Artificial Intelligence
Mastering Big Data
Be it on the internet, at the stock exchange or in the field of medicine: the amounts of data confronting people increase to ever larger proportions. Former staff members of the Helmholtz Zentrum München have developed a software that is capable of handling large, unstructured amounts of data. In function, it follows principles that are similar to those of the human brain.
We all know it from our daily Google search: the data flood confronting us humans is ever increasing. Stock brokers predicting the price of shares, physicians attempting to understand diseases: the crucial element is always to separate the few important bits of information from the seemingly endless amount of unimportant information. The search technologies we use today may be able to search data on the basis of key words. However, redundant and overlapping information or even contextual information cannot be recognised. So the question of what is really important and what is not remains a riddle for currently employed search engines.
This is precisely what the software developed by the Clueda company, established by former scientists from the Helmholtz Zentrums München (HZM), attempts to do. They derived the basic principles of their idea from the human brain. "Our software associates and learns", says Volker Stümpflen, Managing Director of Clueda. "This enables it to extract from large amounts of data exactly those bits of information that are relevant under certain aspects."
Volker Stümpflen and his colleagues Mara Hartsperger and Benedikt Wachinger worked at the HZM Institute of Bioinformatics and Systems Biology (IBIS), where they jointly researched complex, genetically caused diseases. It is no longer a rare event that scientists such as they become company founders. This is illustrated by numbers published by Stifterverbandes für die Deutsche Wissenschaft. In 2012, according these numbers, the German universities alone generated 1,145 companies ("Gründungsradar" of the Stifterverband). Extramural research organisations such as the Fraunhofer-Gesellschaft with its intensely application-oriented approach as well as the Max Planck Society and the Helmholtz Association are not even contained in these numbers.

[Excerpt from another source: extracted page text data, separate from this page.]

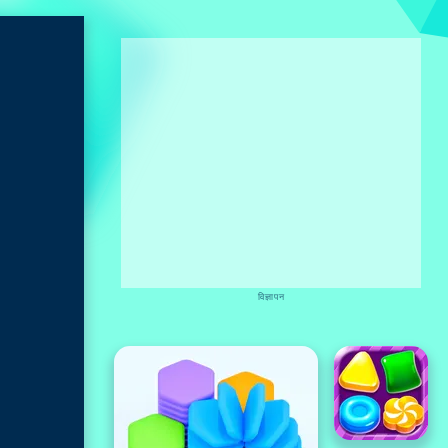
विज्ञापन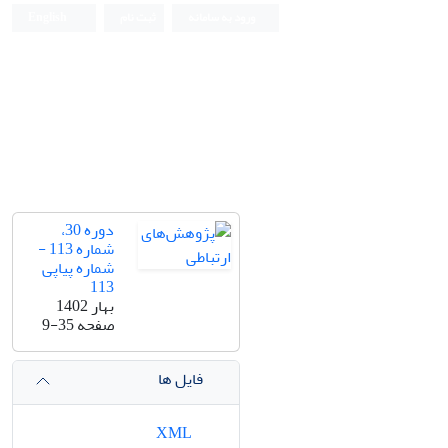
ورود به سامانه
ثبت نام
English
دوره 30،
شماره 113 -
شماره پیاپی
113
بهار 1402
صفحه
9-35
فایل ها
XML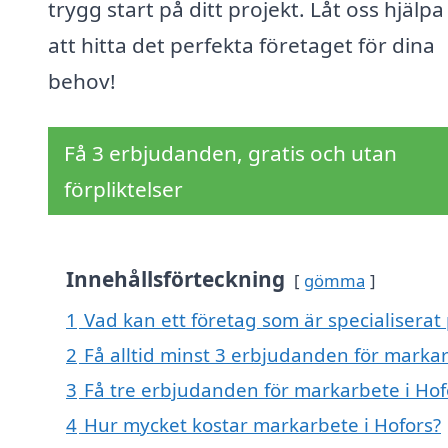
trygg start på ditt projekt. Låt oss hjälpa
att hitta det perfekta företaget för dina
behov!
Få 3 erbjudanden, gratis och utan
förpliktelser
Innehållsförteckning
gömma
1
Vad kan ett företag som är specialiserat
2
Få alltid minst 3 erbjudanden för markar
3
Få tre erbjudanden för markarbete i Hofo
4
Hur mycket kostar markarbete i Hofors?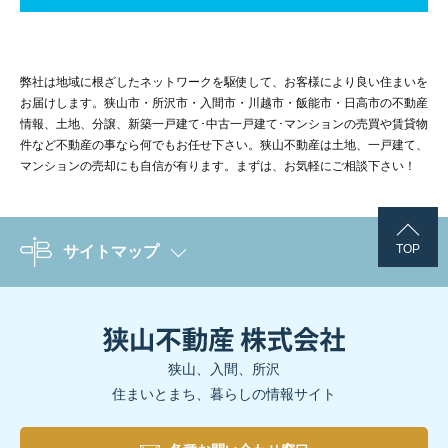
弊社は地域に根ざしたネットワークを駆使して、お客様により良い住まいを
お届けします。狭山市・所沢市・入間市・川越市・飯能市・日高市の不動産
情報、土地、分譲、新築一戸建て･中古一戸建て･マンションの売買や賃貸物
件など不動産の事なら何でもお任せ下さい。狭山不動産は土地、一戸建て、
マンションの売却にも自信が有ります。まずは、お気軽にご相談下さい！
TOP
サイトマップ
狭山、入間、所沢
住まいとまち、暮らしの情報サイト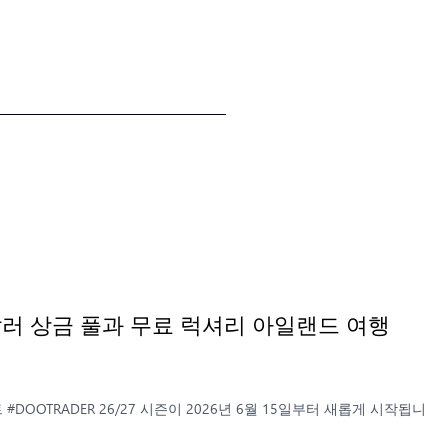
만 달러 상금 풀과 무료 럭셔리 아일랜드 여행
)
#DOOTRADER 26/27 시즌이 2026년 6월 15일부터 새롭게 시작됩니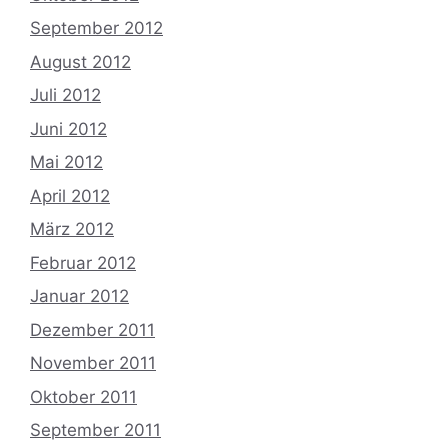
September 2012
August 2012
Juli 2012
Juni 2012
Mai 2012
April 2012
März 2012
Februar 2012
Januar 2012
Dezember 2011
November 2011
Oktober 2011
September 2011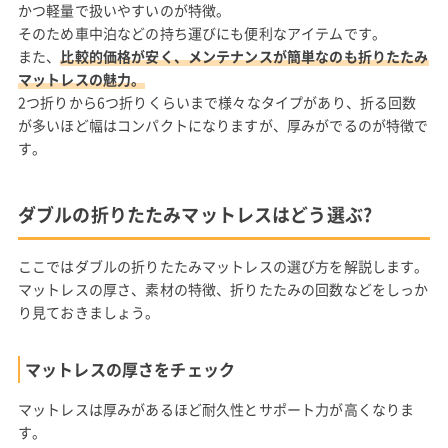
かつ軽量で扱いやすいのが特徴。
そのため車中泊などの持ち運びにも便利なアイテムです。
また、
比較的価格が安く、メンテナンスが簡単なのも折りたたみ
マットレスの魅力。
2つ折りから6つ折りくらいまで様々なタイプがあり、折る回数
が多いほど幅はコンパクトになりますが、厚みがでるのが特徴で
す。
ダブルの折りたたみマットレスはどう選ぶ?
ここではダブルの折りたたみマットレスの選び方を解説します。
マットレスの厚さ、素材の特徴、折りたたみの回数などをしっか
り見ておきましょう。
マットレスの厚さをチェック
マットレスは厚みがあるほど耐久性とサポート力が高くなりま
す。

At the Helmholtz Zentrum München, one of the issues Stümpflen and his colleagues looked into was the problem of the flood of publications: at the time, there existed some 400,000 publications in the field of diabetes alone. If a person were to actually read all these publications, he or she would be kept occupied for about 200 years. The approaches the scientists developed to use a computer for sorting information and identifying complementary relationships germinated into the idea to develop also other products and to establish a company.
"Our software is capable of making decisions", says Stümpflen. He explains that first, the documents are "semantically processed". This means: the software not only analyses the grammatical structure of sentences, but also the context deriving from this, which it then stores in a kind of associative knowledge network. "With this knowledge it then can, for example, determine that the sentence "VW - buys - Porsche" is of relevance to share prices", says Stümpflen.
To achieve this feat, it first needs to learn a whole large amount of terms and their meaning - just like a child. In the medical field, for instance, this entails some 600,000 terms that are fed into the software by way of a knowledge basis. As of a certain amount, the system knows enough to independently extrapolate the meaning of other terms.
Recently, Clueda was awarded the "Best in Big Data Award" by the Computerwoche magazine for its product "Real Time Analytics", which the company developed in co-operation with the Baader Bank. The software helps investors and stock exchange traders to filter those news that are of relevance to stock market prices from the mass of all available information. The former Helmholtz researchers have developed a software application also for the medical professions: it helps physicians to identify indications of certain disease patterns and causes from out of the bundle of patient files, medical reports and medical findings. Further applications are planned for the recruitment of "suitable" patients for clinical studies and for identifying hitherto unknown correlations between medication, genes and disease patterns.